Contributions or grants from Third Level Colleges/Universities

In 2003, the Standards Commission was asked to consider whether funding provided by third level colleges/institutions to branches or societies of political parties in those third level colleges/institutions constituted a donation as defined under the Act. The Standards Commission, having received legal advice on the matter, formed the opinion that the purpose of a branch of a political party in a third level institution is ultimately to promote, directly or indirectly, the interests or policies of the party. A contribution given by the institution to a branch or society of a political party is, therefore, used for political purposes and is captured by the definition of a donation as set out in section 22 of the Electoral Act 1997, as amended. A number of branches of political parties located in third level institutions were subsequently notified to the Standards Commission as "accounting units".

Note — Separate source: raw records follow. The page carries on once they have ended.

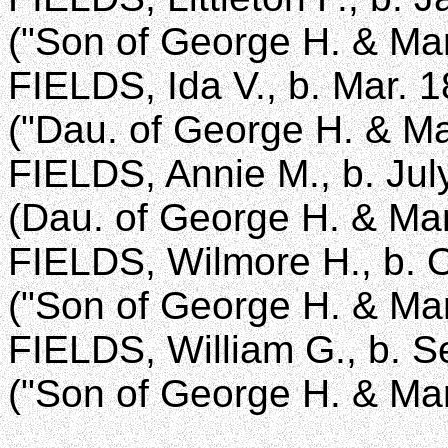
("Son of George H. & Mar
FIELDS, Ida V., b. Mar. 1
("Dau. of George H. & Ma
FIELDS, Annie M., b. Jul
(Dau. of George H. & Mar
FIELDS, Wilmore H., b. O
("Son of George H. & Mar
FIELDS, William G., b. S
("Son of George H. & Mar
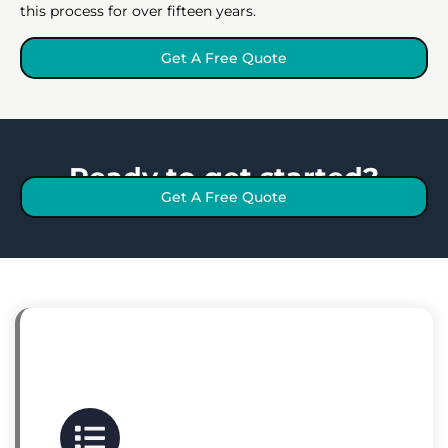
this process for over fifteen years.
Get A Free Quote
Ready to get started?
Get A Free Quote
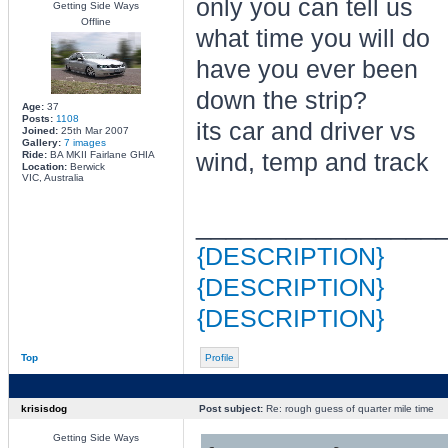
only you can tell us
Getting Side Ways
Offline
what time you will do
have you ever been
down the strip?
Age:
37
Posts:
1108
its car and driver vs
Joined:
25th Mar 2007
Gallery:
7 images
Ride:
BA MKII Fairlane GHIA
wind, temp and track
Location:
Berwick
VIC, Australia
________________
{DESCRIPTION}
{DESCRIPTION}
{DESCRIPTION}
Top
Profile
krisisdog
Post subject:
Re: rough guess of quarter mile time
Getting Side Ways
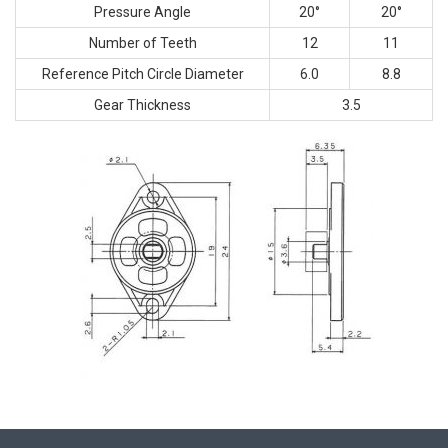
Pressure Angle
20°
20°
Number of Teeth
12
11
Reference Pitch Circle Diameter
6.0
8.8
Gear Thickness
3.5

During 2006 it was brought to the attention of the Standards Commission that in some cases the contributions received by branches of political parties from third level institutions may be significant and may have exceeded the disclosure threshold (€5,078.95) or maximum acceptance limit (€6,348.69) applying to political parties. The Standards Commission wrote to the appropriate officers of each of the thirteen registered political parties asking them to confirm:

i) that any grants or contributions received by a branch or society of the party from a third-level institution since the commencement date of the Electoral Acts (15 May 1997) did not exceed €5,078.95 in any calendar year; and

ii) that any grants or contributions received by a branch or society of the party from a third-level institution since the introduction of a maximum limit for the acceptance of donations (1 January 2002), did not exceed €6,348.69 in any calendar year.

Twelve of the thirteen political parties confirmed that no donations in excess of the disclosure threshold or maximum acceptance limit had been received by any of their third-level societies/branches. Fianna Fáil advised the Standards Commission that two of its third-level societies (NUI Galway College Society and University College Cork Student Society) had received donations in excess of the disclosure threshold and that one of these societies (University College Cork) had received a donation in excess of the maximum acceptance limit. The Standards Commission is currently corresponding with Fianna Fáil regarding its failure to disclose the above donations and the acceptance by University College Cork Student Society of a donation which was in excess of the maximum prescribed limit.

As part of its enquiries the Standards Commission also wrote to 14 third-level institutions which had a branch/society of a political party which had been notified to it as an "accounting unit". Twelve of the third-level institutions confirmed that they had not provided funding in excess of €5,078.95 to any branch or society of a political party since the introduction of the legislation relating to accounting units in 2001. University College Cork (UCC) stated that it had not made contributions in excess of the maximum acceptance limit. As this information did not correspond with the information provided by the Fianna Fail party, the Standards Commission asked UCC to re-check its records. At the time of writing, a reply is awaited. One third-level institution - NUI Galway - did not furnish a reply to the Standards Commission. The matter is still being pursued.